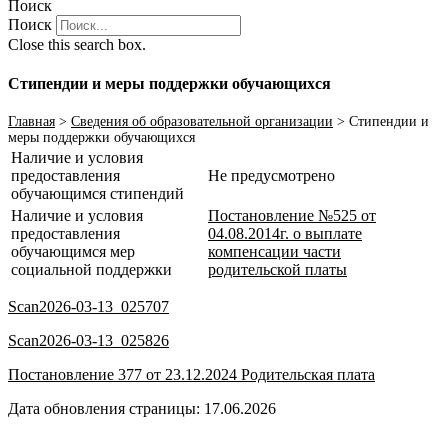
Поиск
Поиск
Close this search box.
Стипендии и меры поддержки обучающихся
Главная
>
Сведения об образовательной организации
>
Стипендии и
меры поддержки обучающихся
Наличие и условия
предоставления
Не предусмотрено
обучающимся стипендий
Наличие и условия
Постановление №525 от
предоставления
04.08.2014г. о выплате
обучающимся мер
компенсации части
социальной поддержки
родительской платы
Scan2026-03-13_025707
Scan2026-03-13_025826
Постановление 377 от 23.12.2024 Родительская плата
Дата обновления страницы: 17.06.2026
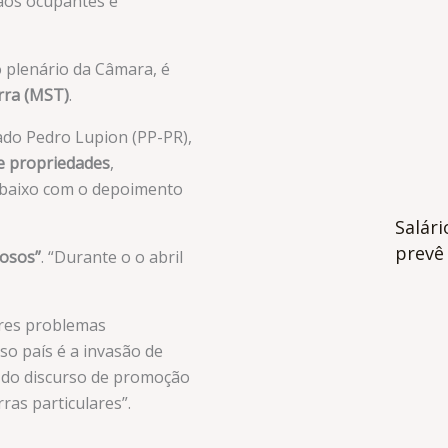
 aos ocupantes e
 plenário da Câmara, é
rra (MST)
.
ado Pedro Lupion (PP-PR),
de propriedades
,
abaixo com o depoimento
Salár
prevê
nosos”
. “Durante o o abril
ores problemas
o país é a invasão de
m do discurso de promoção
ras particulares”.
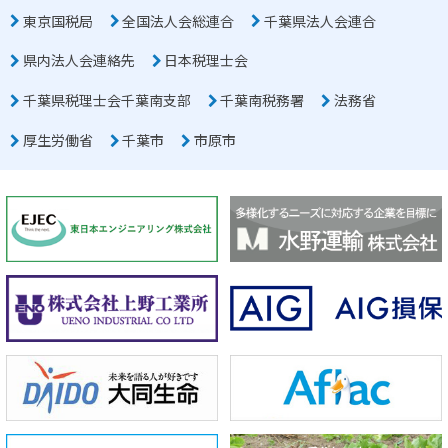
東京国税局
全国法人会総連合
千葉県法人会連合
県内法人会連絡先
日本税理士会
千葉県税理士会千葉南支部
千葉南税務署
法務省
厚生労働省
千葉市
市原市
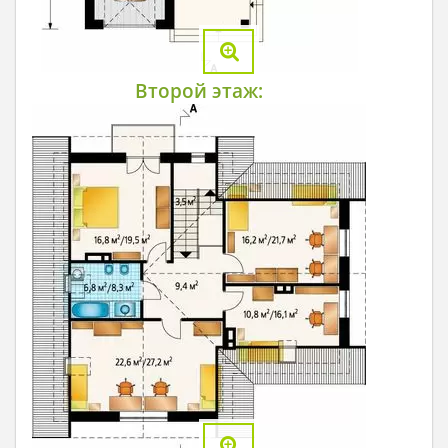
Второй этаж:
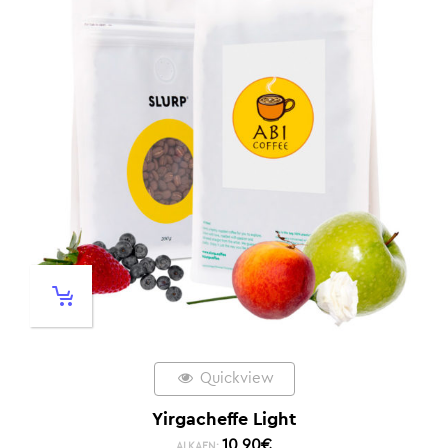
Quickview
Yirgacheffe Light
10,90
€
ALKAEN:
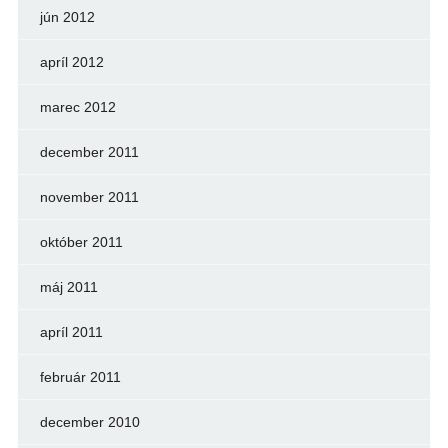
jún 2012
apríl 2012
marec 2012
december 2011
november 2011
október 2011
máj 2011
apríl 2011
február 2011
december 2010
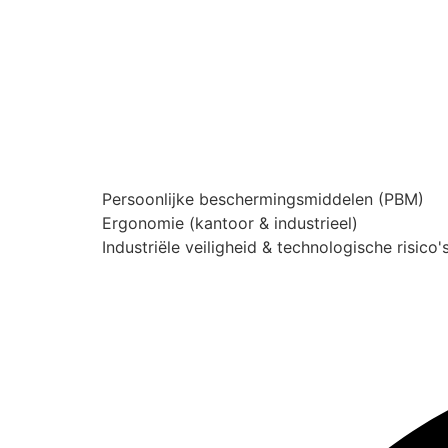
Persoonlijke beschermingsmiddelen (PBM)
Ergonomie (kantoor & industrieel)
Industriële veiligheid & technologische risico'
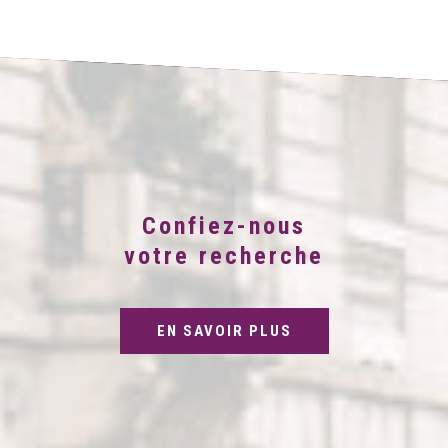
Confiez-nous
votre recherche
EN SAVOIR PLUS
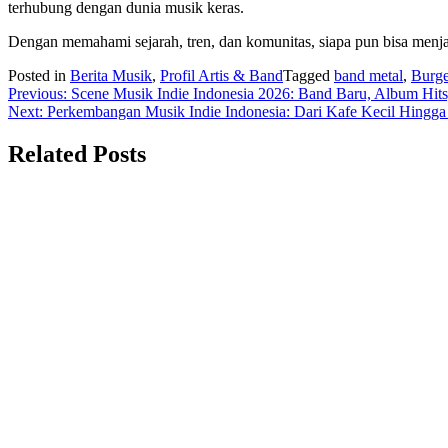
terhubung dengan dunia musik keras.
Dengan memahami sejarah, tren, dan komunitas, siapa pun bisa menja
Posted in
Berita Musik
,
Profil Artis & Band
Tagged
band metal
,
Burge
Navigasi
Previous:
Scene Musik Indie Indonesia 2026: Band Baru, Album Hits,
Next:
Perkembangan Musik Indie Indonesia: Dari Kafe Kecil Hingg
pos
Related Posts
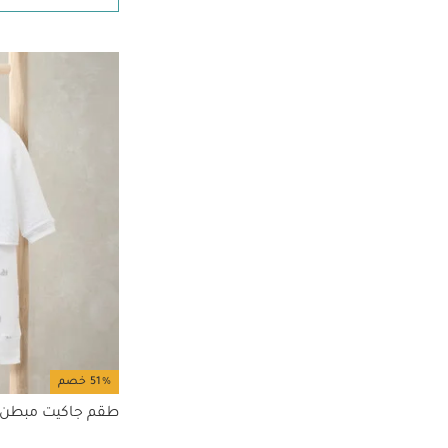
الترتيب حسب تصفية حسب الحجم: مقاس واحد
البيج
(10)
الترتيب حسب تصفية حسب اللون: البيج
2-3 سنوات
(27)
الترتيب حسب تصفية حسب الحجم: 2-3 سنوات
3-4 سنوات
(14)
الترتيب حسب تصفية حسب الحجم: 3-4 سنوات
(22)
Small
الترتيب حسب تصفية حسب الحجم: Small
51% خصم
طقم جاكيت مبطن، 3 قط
----
## EXERCISE REQUIREMENTS
For each line in the data that contains the string "поддержки", give a copy of that line.

## ANSWER AREA
Стипендии и меры поддержки обучающихся
меры поддержки обучающихся
социальной поддержки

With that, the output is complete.